Post-Brexit, the government will be free to change the tax laws at will. The prime minister has already hinted at this possibility. In September, Johnson claimed that his government has proposed “the most competitive tax rates” in the western hemisphere. Radical tax reforms that drive down corporate tax rates and do away with several regulations governing tax evasion seem to be in the offing.
How is the EU reacting?
Johnson’s deal is unlikely to impress the European leadership. The EU president, Donald Tusk, has categorically stated that the leadership is not convinced with the deal even though they are “open” to negotiate. Even the Brexit committee in the European Parliament has proclaimed that the plan is not “even remotely acceptable”.
The decision to accept or reject Johnson’s Brexit proposal will be taken by the European Council, the de facto executive arm of the EU, where the veto of even a single nation can kill the deal. Within the EU, the biggest critic of this plan at the moment is the Irish prime minister Leo Varadkar who is concerned about the border with Northern Ireland once the transition period is up.
Varadkar finds Johnson’s assurances that there will not be any new infrastructure built at the Irish border, or that customs check will be done “away from the border,” dubious. This is primarily because in case Northern Ireland ceases to be the regulatory buffer zone, or a situation arises for a no-deal Brexit, Ireland will very likely have to take upon itself the task of undertaking customs and emigration checks, for the passage of goods and people through its border into the UK.
Varadkar is also concerned about giving unilateral power, or what he calls “veto” powers, to Northern Ireland over the arrangement, especially since governments there have a history of being unstable, along with the presence of a strong Unionist tendency.
What next for Britain?
The opposition parties have already begun their offensive against Johnson’s proposals. Labour’s Jeremy Corbyn has asked his fellow legislators to vote against the deal. He attacked the deal as an attempt to do away with workers’ rights, diminishing the progressive safeguards for workers secured by Britain through membership of the EU. Responding to the deal in the House of Commons, he added that “the proposals are damaging and unrealistic”, and will only “destroy” the economy of the UK and the Good Friday Agreement.

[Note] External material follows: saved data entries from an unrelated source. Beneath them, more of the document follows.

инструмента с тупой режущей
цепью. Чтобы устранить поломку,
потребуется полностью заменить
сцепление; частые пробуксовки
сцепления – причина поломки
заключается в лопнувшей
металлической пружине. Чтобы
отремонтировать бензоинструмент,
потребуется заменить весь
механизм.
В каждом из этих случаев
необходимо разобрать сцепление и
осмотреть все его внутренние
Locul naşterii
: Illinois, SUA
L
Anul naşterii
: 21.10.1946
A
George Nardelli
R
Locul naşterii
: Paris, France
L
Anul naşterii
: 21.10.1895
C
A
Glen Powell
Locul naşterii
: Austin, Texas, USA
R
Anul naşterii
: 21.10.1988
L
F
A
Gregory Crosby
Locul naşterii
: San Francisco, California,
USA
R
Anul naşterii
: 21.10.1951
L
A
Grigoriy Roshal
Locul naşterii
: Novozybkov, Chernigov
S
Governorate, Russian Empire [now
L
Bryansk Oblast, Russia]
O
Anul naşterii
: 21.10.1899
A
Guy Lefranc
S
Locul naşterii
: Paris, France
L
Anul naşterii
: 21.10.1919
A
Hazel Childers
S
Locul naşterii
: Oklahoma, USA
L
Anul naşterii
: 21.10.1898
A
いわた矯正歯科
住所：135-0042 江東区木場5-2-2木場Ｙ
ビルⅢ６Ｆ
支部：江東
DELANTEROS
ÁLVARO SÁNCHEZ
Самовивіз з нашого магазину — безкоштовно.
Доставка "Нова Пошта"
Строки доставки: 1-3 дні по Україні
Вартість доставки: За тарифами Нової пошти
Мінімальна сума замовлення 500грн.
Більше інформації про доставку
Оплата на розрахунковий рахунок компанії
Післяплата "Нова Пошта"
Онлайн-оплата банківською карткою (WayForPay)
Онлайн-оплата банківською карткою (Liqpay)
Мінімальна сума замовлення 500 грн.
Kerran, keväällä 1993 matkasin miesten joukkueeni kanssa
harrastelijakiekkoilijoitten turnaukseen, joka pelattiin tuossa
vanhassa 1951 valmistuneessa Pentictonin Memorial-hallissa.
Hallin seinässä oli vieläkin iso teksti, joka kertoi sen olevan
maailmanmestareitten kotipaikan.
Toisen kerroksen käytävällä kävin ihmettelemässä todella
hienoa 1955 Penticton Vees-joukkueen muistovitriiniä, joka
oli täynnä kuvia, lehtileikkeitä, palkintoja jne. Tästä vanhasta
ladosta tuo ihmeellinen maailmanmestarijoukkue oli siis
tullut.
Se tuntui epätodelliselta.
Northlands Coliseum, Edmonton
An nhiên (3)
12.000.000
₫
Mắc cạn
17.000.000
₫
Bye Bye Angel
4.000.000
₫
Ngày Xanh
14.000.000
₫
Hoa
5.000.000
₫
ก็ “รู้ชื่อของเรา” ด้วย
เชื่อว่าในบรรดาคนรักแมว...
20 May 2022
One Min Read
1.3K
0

Labour has recently accepted Corbyn’s plan to hold a second referendum with a “credible” Brexit deal, along with an option to remain in the EU to be held after a general election. The party is also planning to work with other opposition parties and even rebel government MPs to pass a vote of no-confidence against the Johnson government and form a new transitional one to push forth the plan for a second vote on Brexit.

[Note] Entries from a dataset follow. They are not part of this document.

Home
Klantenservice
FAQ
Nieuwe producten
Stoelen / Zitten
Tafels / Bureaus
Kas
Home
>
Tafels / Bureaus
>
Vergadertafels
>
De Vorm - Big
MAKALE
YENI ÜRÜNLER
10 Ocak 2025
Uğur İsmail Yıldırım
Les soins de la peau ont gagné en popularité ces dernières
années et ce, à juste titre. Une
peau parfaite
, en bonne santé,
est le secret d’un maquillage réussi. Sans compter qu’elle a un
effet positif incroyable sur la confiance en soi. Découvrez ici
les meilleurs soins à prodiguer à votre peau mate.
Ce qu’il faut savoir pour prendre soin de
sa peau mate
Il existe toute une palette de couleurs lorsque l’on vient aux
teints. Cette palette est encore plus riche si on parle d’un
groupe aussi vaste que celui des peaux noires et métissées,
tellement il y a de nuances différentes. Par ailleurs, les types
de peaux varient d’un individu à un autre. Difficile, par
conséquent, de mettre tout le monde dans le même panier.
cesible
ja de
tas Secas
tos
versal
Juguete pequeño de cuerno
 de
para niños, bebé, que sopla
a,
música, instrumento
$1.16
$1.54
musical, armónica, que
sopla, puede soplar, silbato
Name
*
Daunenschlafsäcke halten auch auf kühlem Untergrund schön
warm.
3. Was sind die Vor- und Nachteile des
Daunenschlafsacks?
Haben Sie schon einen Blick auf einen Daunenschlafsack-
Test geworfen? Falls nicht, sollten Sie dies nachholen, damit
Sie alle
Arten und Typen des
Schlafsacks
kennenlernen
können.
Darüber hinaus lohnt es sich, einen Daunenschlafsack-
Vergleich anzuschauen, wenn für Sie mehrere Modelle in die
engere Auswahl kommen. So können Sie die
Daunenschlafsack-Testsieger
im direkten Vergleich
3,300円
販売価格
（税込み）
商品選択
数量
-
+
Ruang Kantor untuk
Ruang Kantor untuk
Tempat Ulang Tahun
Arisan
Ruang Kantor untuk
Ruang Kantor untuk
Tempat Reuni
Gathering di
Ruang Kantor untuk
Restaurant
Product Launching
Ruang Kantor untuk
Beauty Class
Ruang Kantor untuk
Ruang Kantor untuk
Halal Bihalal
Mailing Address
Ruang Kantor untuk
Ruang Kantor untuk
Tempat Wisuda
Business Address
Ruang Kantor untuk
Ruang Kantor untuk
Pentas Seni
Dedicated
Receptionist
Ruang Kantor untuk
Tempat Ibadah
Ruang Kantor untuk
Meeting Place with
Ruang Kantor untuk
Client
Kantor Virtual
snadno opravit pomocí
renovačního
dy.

Leader of the Liberal Democratic Party Jo Swinson also voiced similar concerns, while highlighting the damage Johnson’s deal could do to the fragile peace in Northern Ireland. Swinson had earlier spoken about the nearly 3.6 million European citizens working or living in the UK, and the prohibitive cost of applying for a “settled” status in the country and acquiring a passport for the large majority of them.

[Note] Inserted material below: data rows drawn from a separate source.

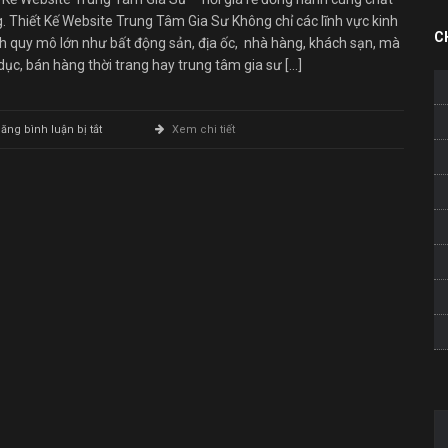
. Thiết Kế Website Trung Tâm Gia Sư Không chỉ các lĩnh vực kinh
C
h quy mô lớn như bất động sản, địa ốc, nhà hàng, khách sạn, mà
dục, bán hàng thời trang hay trung tâm gia sư […]
ở
ăng bình luận bị tắt
Xem chi tiết
Thiết
Kế
Website
Trung
Tâm
Gia
Sư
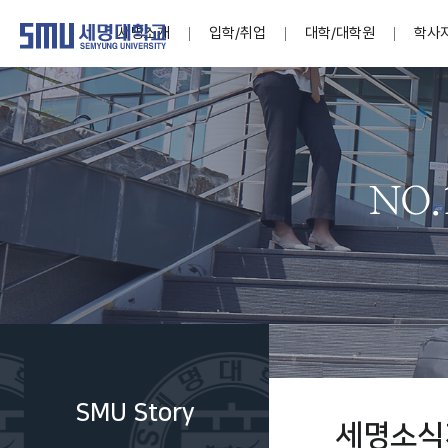
세명소개
입학/취업
대학/대학원
학사
학교법인
대학
대학
학사공지
대학생활 
산학협력
기구조직
News@S
소통·공감
학교기업
세명소개
입학/취업
대학/대학원
학사지원
대학생활
연구/산학
기관/시설
SMU Story
소통·공감
학교기업
대학원
학사일정
학생지원
교내연구
특별기구
공지사항
공익신고
세명네이
인재양성이 국가의 미래
인재양성이 국가의 미래
인재양성이 국가의 미래
인재양성이 국가의 미래
인재양성이 국가의 미래
인재양성이 국가의 미래
인재양성이 국가의 미래
인재양성이 국가의 미래
인재양성이 국가의 미래
인재양성이 국가의 미래
세상을 밝게 비추는 인재양성
세상을 밝게 비추는 인재양성
세상을 밝게 비추는 인재양성
세상을 밝게 비추는 인재양성
세상을 밝게 비추는 인재양성
세상을 밝게 비추는 인재양성
세상을 밝게 비추는 인재양성
세상을 밝게 비추는 인재양성
세상을 밝게 비추는 인재양성
세상을 밝게 비추는 인재양성
Internati
학사정보
대학본부
세네뜨리
Students
열린총장
사이버투어
사이버투어
사이버투어
사이버투어
사이버투어
사이버투어
사이버투어
사이버투어
사이버투어
사이버투어
홍보브로슈어
홍보브로슈어
홍보브로슈어
홍보브로슈어
홍보브로슈어
홍보브로슈어
홍보브로슈어
홍보브로슈어
홍보브로슈어
홍보브로슈어
연구윤리
보도자료
S:MU 스
취·창업지
미
학생활동
LINC+ 사
부속기관
Photo SM
S:MU Lif
소
Media S
SMU Story
부설연구
세명소식
S:MU Foo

Meanwhile, the “Remain” campaigners have approached the court to further pressure the Johnson government to abide by the recently passed legislation that prevents a no-deal Brexit. A legal challenge has been filed in the Court of Sessions in Scotland against the prime minister to judge whether or not he is liable to be jailed in case he acts against the “Benn Act” passed by Parliament last month that explicitly commands the government to extend the deadline to prevent a no-deal Brexit. The court case comes as a response to Johnson’s public statements, wherein he claimed that he would rather be “dead in a ditch” than actually extend the deadline for Brexit.